(NEXSTAR) — Numerous SARS-CoV-2 variants have circulated in the United States since the beginning of the pandemic, but none have met the government’s criteria for the most concerning classification: “Variants of High Consequence.”

“Variants of High Consequence” (VOHC) is one of four designations used to classify variants by the SARS-CoV-2 Interagency Group (SIG), which was established by the U.S. Department of Health and Human Services after the onset of the COVID-19 pandemic. The SIG’s other classifications include Variants Being Monitored (VBM), Variants of Interest (VOI) and Variants of Concern (VOC).

Those last three terms — VBM, VOI and VOC — may sound more familiar, seeing as the World Health Organization (WHO) uses the same terms for its classifications of SARS-CoV-2 variants.

WHO does not, however, use the classification of “Variants of High Consequence” like the SIG. (WHO and the SIG also do not categorize the same major SARS-CoV-2 variants under the same classifications for VBM, VOI and VOC, mostly because WHO is concerned with global risk, whereas the SIG is assessing risk within the U.S.)

So what exactly is a Variant of High Consequence? First, it’s important to understand the attributes belonging to variants in lower classifications.

Variants Being Monitored

The CDC, another agency under the Department of Health and Human Services, defines VBMs as variants that “do not pose a significant and imminent risk to public health.” These variants could have been associated with severe disease or increased transmission, but are no longer circulating widely, or do not pose as much of a risk due to “authorized medical countermeasures.”  

Variants currently in this category include the alpha, beta, gamma and epsilon variants, all of which were at one time classified as Variants of Concern before being reclassified by the SIG. Current VBMs also include eta, iota, kappa, B.1.617.3 and zeta (all classified as Variants of Interest at one time) and the mu variant.

Variants of Interest

VOIs have “specific genetic markers” that make them more of a threat to public safety, possibly by having attributes suggesting a risk of increased severity, increased transmission, reduced efficacy of therapeutics or treatment, or “potential diagnostic impact,” according to the CDC. There may also be evidence that the variant is responsible for an increase in cases or a cluster of outbreaks, among other attributes.

There are currently no variants classified as VOIs by the SIG. Those that were previously classified as VOIs have since been reclassified into other categories (see above).

Variants of Concern

VOCs are those that meet the criteria of a VOI, but may also show evidence that associates them with more severe disease or increased transmissibility. Therapies, diagnostics, vaccines, or antibodies generated from previous COVID infections may also show significantly reduced effectiveness against a VOC.
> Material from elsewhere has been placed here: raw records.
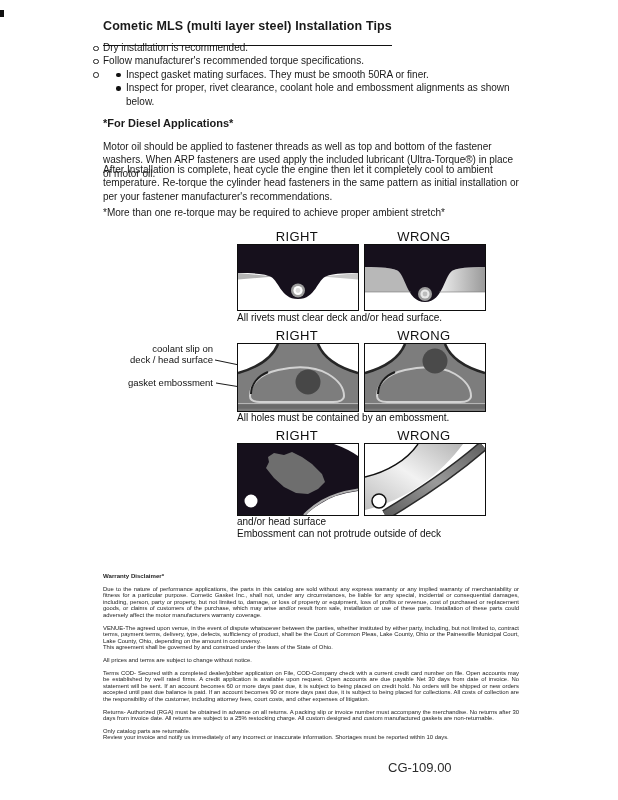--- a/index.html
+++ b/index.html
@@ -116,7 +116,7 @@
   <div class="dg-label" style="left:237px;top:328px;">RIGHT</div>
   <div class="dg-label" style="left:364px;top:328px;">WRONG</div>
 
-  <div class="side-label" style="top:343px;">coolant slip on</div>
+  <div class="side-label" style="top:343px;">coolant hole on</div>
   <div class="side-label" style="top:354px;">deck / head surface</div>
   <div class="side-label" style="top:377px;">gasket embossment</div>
Current VOCs, as classified by the SIG, include delta and omicron.

Variants of High Consequence

VOHCs may demonstrate some of the attributes of a VOC, but show more “clear evidence that prevention measures or medical countermeasures (MCMs) have significantly reduced effectiveness relative to previously circulating variants,” per the CDC.

Other characteristics of a VOC may include evidence of a reduction in vaccine effectiveness or “very low vaccine-induced protection,” as well as an increase in “more severe clinical disease and increased hospitalizations.”
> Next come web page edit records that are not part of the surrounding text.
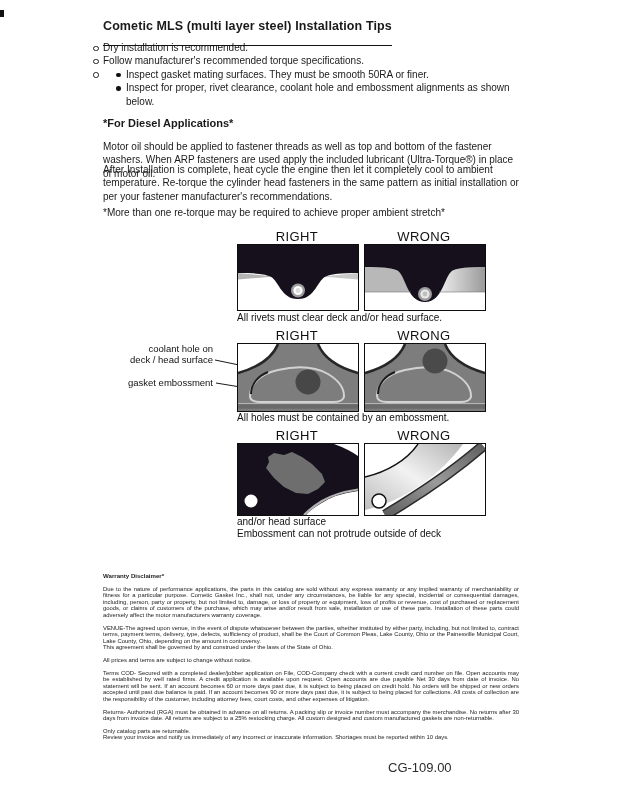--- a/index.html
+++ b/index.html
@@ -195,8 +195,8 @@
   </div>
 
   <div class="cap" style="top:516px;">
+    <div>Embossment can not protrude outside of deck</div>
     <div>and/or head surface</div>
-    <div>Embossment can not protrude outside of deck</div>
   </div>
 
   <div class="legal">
No SARS-CoV-2 variants have been classified as VOHCs.

Researchers, meanwhile, say it’s difficult to predict where and when a new variant will emerge, or whether it may pose a greater health risk to the population.

“If viral evolution were logical, which it is, kind of, we would expect … the variants that would survive and thrive would be more transmissible or more immune evasive,” George Rutherford, an epidemiologist at the University of California, San Francisco, previously told Nexstar. But there’s also “no premium” for a virus to kill off its host immediately, he said, as that wouldn’t be an efficient way for the virus to spread.

Rutherford warned, however, that virus mutations won’t always follow the most logical path.

“Be prepared,” he said. “The [next mutation] could be something that’s very different.”